Petugas berjaga saat sejumlah wanita bertelanjang dada menolak Donald Trump di Burlingame, California (29/4). Demonstran menggelar aksi di depan Hotel Hyatt, lokasi Donald Trump melakukan kampanye Pilpres AS. (REUTERS/Noah Berger)

Namun, sesumbar Trump dan gaya bicaranya yang cenderung menghina perempuan dan pemilih non-kulit putih, membuat elite Grand Old Party (GOP) ketar-ketir.

Pemilu Paling Pahit

Menurut catatan, pemilu 2016 kali ini dianggap paling pahit dalam sejarah pemilihan presiden AS. Tahun 2008, sebuah survei memperlihatkan 24 persen pemilih takut kalau Obama jadi orang nomor satu di AS. 
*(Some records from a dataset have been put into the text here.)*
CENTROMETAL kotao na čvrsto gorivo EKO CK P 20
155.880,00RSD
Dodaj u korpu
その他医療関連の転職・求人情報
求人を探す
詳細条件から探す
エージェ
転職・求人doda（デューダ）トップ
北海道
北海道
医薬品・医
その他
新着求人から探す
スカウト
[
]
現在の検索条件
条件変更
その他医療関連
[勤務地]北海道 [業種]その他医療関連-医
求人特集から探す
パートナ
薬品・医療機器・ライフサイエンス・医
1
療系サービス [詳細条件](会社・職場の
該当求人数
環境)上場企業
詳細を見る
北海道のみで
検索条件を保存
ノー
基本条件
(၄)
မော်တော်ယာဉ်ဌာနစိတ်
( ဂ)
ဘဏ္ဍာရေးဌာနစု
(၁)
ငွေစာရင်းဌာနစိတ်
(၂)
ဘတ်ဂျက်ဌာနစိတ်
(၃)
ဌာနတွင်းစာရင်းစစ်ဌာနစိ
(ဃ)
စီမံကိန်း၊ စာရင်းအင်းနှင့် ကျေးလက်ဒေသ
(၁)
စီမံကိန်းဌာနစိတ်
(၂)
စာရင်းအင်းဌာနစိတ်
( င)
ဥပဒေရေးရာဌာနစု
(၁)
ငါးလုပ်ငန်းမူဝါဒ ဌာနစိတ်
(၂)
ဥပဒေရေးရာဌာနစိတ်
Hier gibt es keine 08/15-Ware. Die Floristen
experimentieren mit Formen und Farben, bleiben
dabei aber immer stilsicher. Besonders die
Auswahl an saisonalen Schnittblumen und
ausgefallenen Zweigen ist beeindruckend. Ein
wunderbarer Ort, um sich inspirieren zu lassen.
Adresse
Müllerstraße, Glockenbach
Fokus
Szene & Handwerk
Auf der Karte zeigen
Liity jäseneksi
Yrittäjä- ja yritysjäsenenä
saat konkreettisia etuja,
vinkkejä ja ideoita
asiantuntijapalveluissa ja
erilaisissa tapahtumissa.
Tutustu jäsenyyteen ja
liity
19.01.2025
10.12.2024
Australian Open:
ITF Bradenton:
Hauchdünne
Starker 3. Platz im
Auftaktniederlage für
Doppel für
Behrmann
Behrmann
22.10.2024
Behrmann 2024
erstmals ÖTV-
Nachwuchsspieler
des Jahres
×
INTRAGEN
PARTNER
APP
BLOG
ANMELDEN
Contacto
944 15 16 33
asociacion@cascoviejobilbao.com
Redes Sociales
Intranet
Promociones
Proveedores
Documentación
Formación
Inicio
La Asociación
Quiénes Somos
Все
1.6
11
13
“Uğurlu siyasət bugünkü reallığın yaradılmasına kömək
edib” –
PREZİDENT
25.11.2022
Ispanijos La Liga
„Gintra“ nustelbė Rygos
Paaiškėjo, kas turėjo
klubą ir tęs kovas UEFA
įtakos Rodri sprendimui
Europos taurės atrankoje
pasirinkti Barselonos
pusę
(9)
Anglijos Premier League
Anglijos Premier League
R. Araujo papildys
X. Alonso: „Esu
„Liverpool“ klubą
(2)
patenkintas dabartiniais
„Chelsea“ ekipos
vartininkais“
Sementara 28 persen pemilih khawatir kalau lawan Obama, Sen. John McCain memang. Kedua kandidat itu memiliki tingkat kesukaan oleh para pemilih cukup tinggi, dibandingkan Trump dan Hillary.

Delapan tahun lalu, Hillary dan Obama bersaing ketat. Meski Hillary menang di pemilihan Indiana, Obama menjadi Demokrat pertama dalam 44 tahun yang memenangkan pemilu.

Di Indiana pula, nasib pesaing Donald Trump yang cukup diandalkan Partai Republik, Ted Cruz mundur.

Senator dari Texas itu berpikir rasional karena angka polling dan delegasi yang ia terima tak kunjung meningkat. Kendati demikian, para pendukungnya mengatakan, sebanyak 50 persen pemilih cenderung menyukainya dibanding Trump dan Hillary.